When I was a kid in Rhode Island and Ted Knight (Tadeusz Konopka, 1923-1986) was at the height of his fame, he was considered something of a local hero. 20 years before playing bumbling tv newscaster Ted Baxter on The Mary Tyler Moore Show (1970-1977) he’d actually been a local tv personality at WJAR-TV in nearby Providence. From 1950 to 1955, Knight had a kiddie show on that station on which he did puppetry and ventriloquism. (He was from small town Connecticut, and had studied acting in Hartford.) From Providence he moved to a station in Albany where he did a similar show for a couple of years, and then on to Hollywood, where it took him a few years to get a toe-hold.
The Mary Tyler Moore Show is generally considered his big break, although I was the right age to have enjoyed his work in other contexts at the same time: he did a lot of cartoon voice-overs (e.g. The Superfriends, and other DC comics related cartoons) and other children’s television (e.g. The Ghostbusters). But Ted Baxter was his greatest creation, so much so that I’ve had a seriously had time accepting him in anything else.

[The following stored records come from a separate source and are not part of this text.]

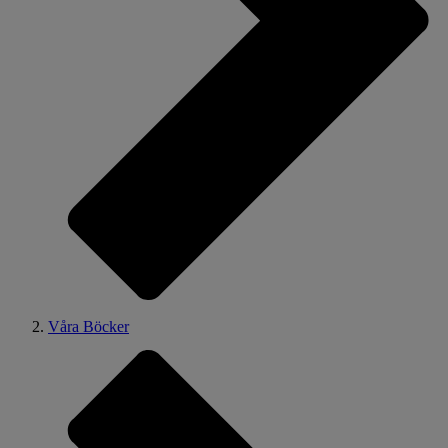
Våra Böcker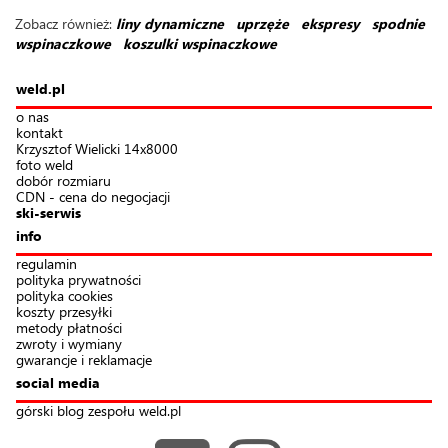
Zobacz również:
liny dynamiczne
uprzęże
ekspresy
spodnie
wspinaczkowe
koszulki wspinaczkowe
weld.pl
o nas
kontakt
Krzysztof Wielicki 14x8000
foto weld
dobór rozmiaru
CDN - cena do negocjacji
ski-serwis
info
regulamin
polityka prywatności
polityka cookies
koszty przesyłki
metody płatności
zwroty i wymiany
gwarancje i reklamacje
social media
górski blog zespołu weld.pl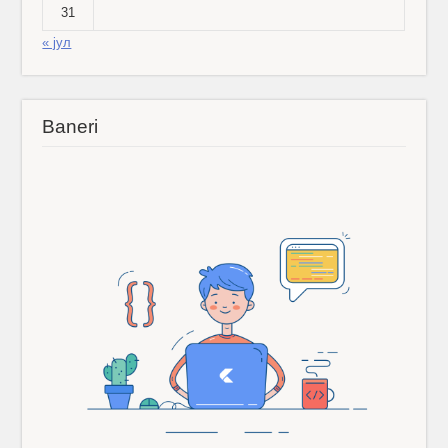
31
« јул
Baneri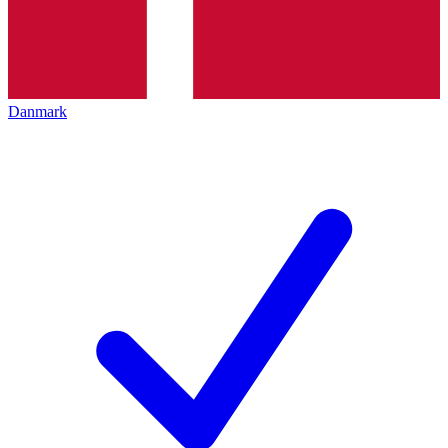
Danmark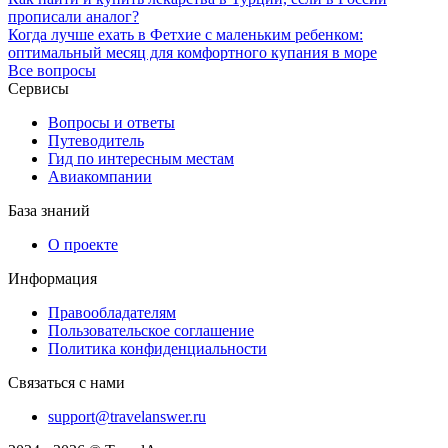
прописали аналог?
Когда лучше ехать в Фетхие с маленьким ребенком:
оптимальный месяц для комфортного купания в море
Все вопросы
Сервисы
Вопросы и ответы
Путеводитель
Гид по интересным местам
Авиакомпании
База знаний
О проекте
Информация
Правообладателям
Пользовательское соглашение
Политика конфиденциальности
Связаться с нами
support@travelanswer.ru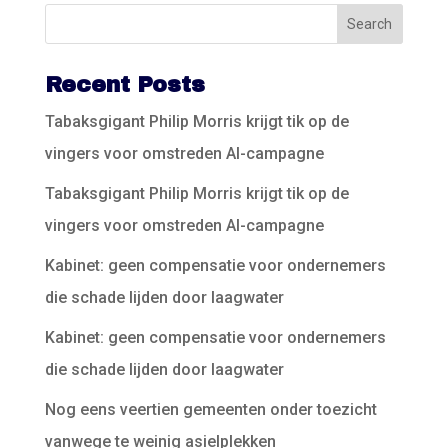
Recent Posts
Tabaksgigant Philip Morris krijgt tik op de
vingers voor omstreden AI-campagne
Tabaksgigant Philip Morris krijgt tik op de
vingers voor omstreden AI-campagne
Kabinet: geen compensatie voor ondernemers
die schade lijden door laagwater
Kabinet: geen compensatie voor ondernemers
die schade lijden door laagwater
Nog eens veertien gemeenten onder toezicht
vanwege te weinig asielplekken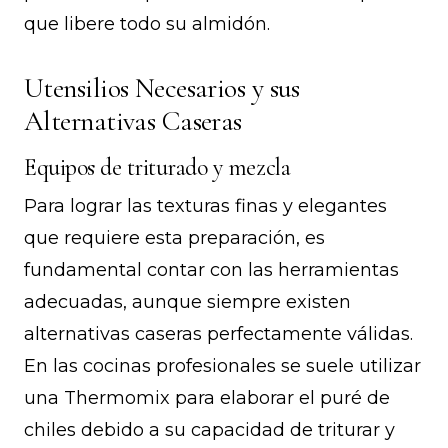
que libere todo su almidón.
Utensilios Necesarios y sus
Alternativas Caseras
Equipos de triturado y mezcla
Para lograr las texturas finas y elegantes
que requiere esta preparación, es
fundamental contar con las herramientas
adecuadas, aunque siempre existen
alternativas caseras perfectamente válidas.
En las cocinas profesionales se suele utilizar
una Thermomix para elaborar el puré de
chiles debido a su capacidad de triturar y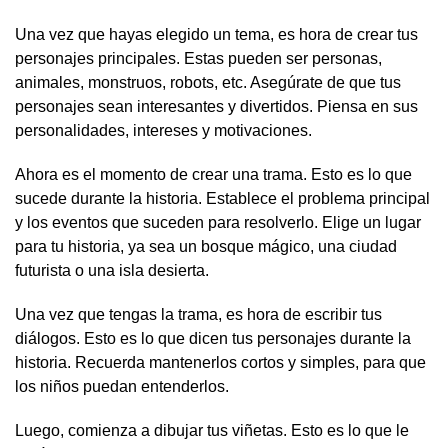
Una vez que hayas elegido un tema, es hora de crear tus
personajes principales. Estas pueden ser personas,
animales, monstruos, robots, etc. Asegúrate de que tus
personajes sean interesantes y divertidos. Piensa en sus
personalidades, intereses y motivaciones.
Ahora es el momento de crear una trama. Esto es lo que
sucede durante la historia. Establece el problema principal
y los eventos que suceden para resolverlo. Elige un lugar
para tu historia, ya sea un bosque mágico, una ciudad
futurista o una isla desierta.
Una vez que tengas la trama, es hora de escribir tus
diálogos. Esto es lo que dicen tus personajes durante la
historia. Recuerda mantenerlos cortos y simples, para que
los niños puedan entenderlos.
Luego, comienza a dibujar tus viñetas. Esto es lo que le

There was a tendency in his later years, like in the movie Caddyshack (1980), and in the sit com Too Close for Comfort (1980-1986) to have him play the straight man, and I hated it. He was an actor who could be drastically, embarrassingly silly, and these straight parts seemed a waste of this skill.
He did do voice and ventriloquism business on Too Close for Comfort from time to time, but I just thought the show was dreadful, just unwatchably wretched. My theory (it bears more investigation) is that after the failure of his earlier sit com The Ted Knight Show (1978) a decision was made to take him in a drastically different direction, and he did have this classic, silver-haired patrician look. But ironically, to this practiced eye at least, he seemed to be overacting in his bid to be serious; he was way better off cutting loose and being silly. I’ve only seen the credit sequence to The Ted Knight Show, but it looks like he was pretty broad in it. But it flopped. (If you’re curious, on this, the most obscure of his three sitcoms, he played a guy who ran an escort service. But somehow he was not a pimp, just a guy who ran an escort service. )
At any rate, we never got a chance to see what he might have done later. He died of cancer, in 1986, while still starring in Too Close for Comfort. He was only 62.